Governance & Risk Management
,
Operational Technology (OT)
Flaws Enable Privilege Escalation and Remote Exploitation
Taiwanese industrial computing firm Moxa Technologies is warning customers about two high-severity vulnerabilities affecting its routers and network appliances, posing significant security risks to operational technology environments.
See Also: ESG Report: Analyzing the Economic Benefits of Palo Alto Networks Industrial OT Security
The vulnerabilities tracked as CVE-2024-9138 and CVE-2024-9140. The flaws impact multiple Moxa product series, including EDR-810, EDR-8010, NAT-102 and OnCell G4302-LTE4.

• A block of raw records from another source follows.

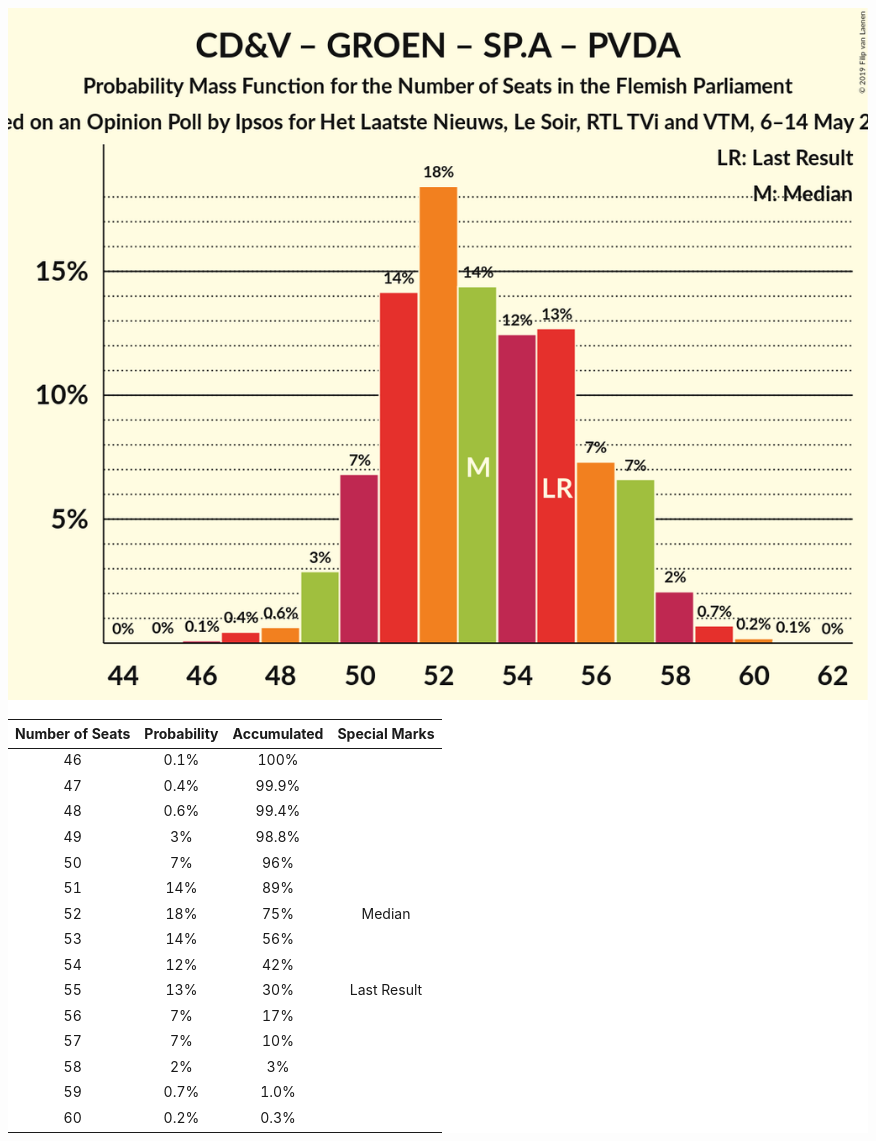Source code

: ![Graph with seats probability mass function not yet produced](2019-05-14-Ipsos-coalitions-seats-pmf-cdv–groen–spa–pvda.png "Seats Probability Mass Function")

| Number of Seats | Probability | Accumulated | Special Marks |
|:---------------:|:-----------:|:-----------:|:-------------:|
| 46 | 0.1% | 100% |  |
| 47 | 0.4% | 99.9% |  |
| 48 | 0.6% | 99.4% |  |
| 49 | 3% | 98.8% |  |
| 50 | 7% | 96% |  |
| 51 | 14% | 89% |  |
| 52 | 18% | 75% | Median |
| 53 | 14% | 56% |  |
| 54 | 12% | 42% |  |
| 55 | 13% | 30% | Last Result |
| 56 | 7% | 17% |  |
| 57 | 7% | 10% |  |
| 58 | 2% | 3% |  |
| 59 | 0.7% | 1.0% |  |
| 60 | 0.2% | 0.3% |  |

Typical customers of Moxa’s Industrial routers and network appliances use the routers for remote monitoring, real-time data collection for IoT applications, connecting and isolating industrial control systems and programmable logic controllers.

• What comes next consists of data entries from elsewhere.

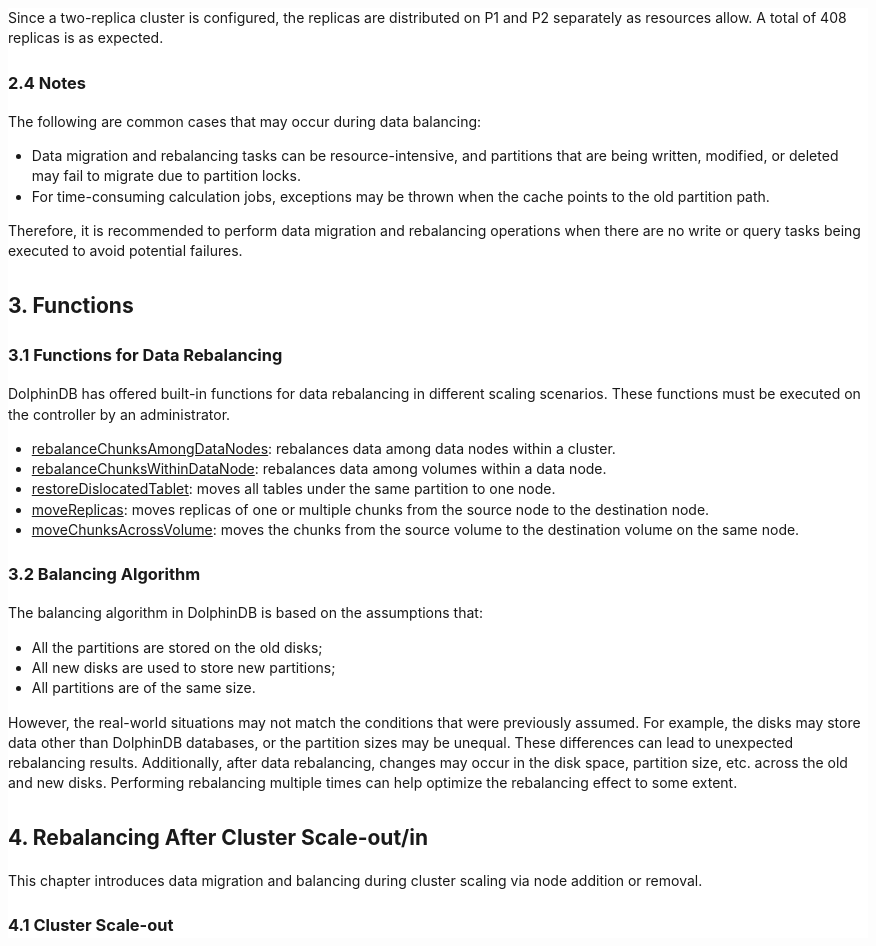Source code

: Since a two-replica cluster is configured, the replicas are distributed on P1 and P2 separately as resources allow. A total of 408 replicas is as expected.

### 2.4 Notes

The following are common cases that may occur during data balancing:

- Data migration and rebalancing tasks can be resource-intensive, and partitions that are being written, modified, or deleted may fail to migrate due to partition locks. 
- For time-consuming calculation jobs, exceptions may be thrown when the cache points to the old partition path.

Therefore, it is recommended to perform data migration and rebalancing operations when there are no write or query tasks being executed to avoid potential failures.

## 3. Functions

### 3.1 Functions for Data Rebalancing

DolphinDB has offered built-in functions for data rebalancing in different scaling scenarios. These functions must be executed on the controller by an administrator.

- [rebalanceChunksAmongDataNodes](https://www.dolphindb.com/help/FunctionsandCommands/FunctionReferences/r/rebalanceChunksAmongDataNodes.html): rebalances data among data nodes within a cluster.
- [rebalanceChunksWithinDataNode](https://www.dolphindb.com/help/FunctionsandCommands/FunctionReferences/r/rebalanceChunksWithinDataNode.html): rebalances data among volumes within a data node.
- [restoreDislocatedTablet](https://www.dolphindb.com/help/FunctionsandCommands/FunctionReferences/r/restoreDislocatedTablet.html): moves all tables under the same partition to one node.
- [moveReplicas](https://www.dolphindb.com/help/FunctionsandCommands/CommandsReferences/m/moveReplicas.html): moves replicas of one or multiple chunks from the source node to the destination node.
- [moveChunksAcrossVolume](https://www.dolphindb.com/help200/FunctionsandCommands/CommandsReferences/m/moveChunksAcrossVolume.html): moves the chunks from the source volume to the destination volume on the same node.

### 3.2 Balancing Algorithm

The balancing algorithm in DolphinDB is based on the assumptions that:

- All the partitions are stored on the old disks;
- All new disks are used to store new partitions;
- All partitions are of the same size.

However, the real-world situations may not match the conditions that were previously assumed. For example, the disks may store data other than DolphinDB databases, or the partition sizes may be unequal. These differences can lead to unexpected rebalancing results. Additionally, after data rebalancing, changes may occur in the disk space, partition size, etc. across the old and new disks. Performing rebalancing multiple times can help optimize the rebalancing effect to some extent.

## 4. Rebalancing After Cluster Scale-out/in

This chapter introduces data migration and balancing during cluster scaling via node addition or removal.

### 4.1 Cluster Scale-out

Customers include industrial automation, factories and manufacturing plants, power grids, renewable energy plants, water utilities and transportation and logistics for fleet management and vehicle tracking for real-time data transmission.
The advisory comes only weeks after Chinese-manufactured Four-Faith industrial routers were exploited by hackers using a high-severity command injection vulnerability affecting F3x24 and F3x36 router models (see: Four-Faith Routers Exploited Using New Flaw).
The vulnerability are tracked as CVE-2024-9138 arises from hard-coded credentials, enabling authenticated attackers to escalate privileges and gain root-level access.
CVE-2024-9140 allows attackers to exploit OS command injection vulnerabilities, potentially enabling unauthorized code execution and system control.
According to Moxa, CVE-2024-9138 has a CVSS score of 7.2, indicating high severity, while CVE-2024-9140 is rated critical with a CVSS score of 9.8. Attackers exploiting these flaws could disrupt services, manipulate critical data or entirely compromise affected devices, the advisory said.
Moxa recommends limiting network exposure, restricting SSH access to trusted IP addresses, and implementing intrusion detection and prevention systems as interim security measures.
The advisory clarified that the vulnerabilities do not impact certain product lines, including the MRC-1002 Series, TN-5900 Series and OnCell 3120-LTE-1 Series.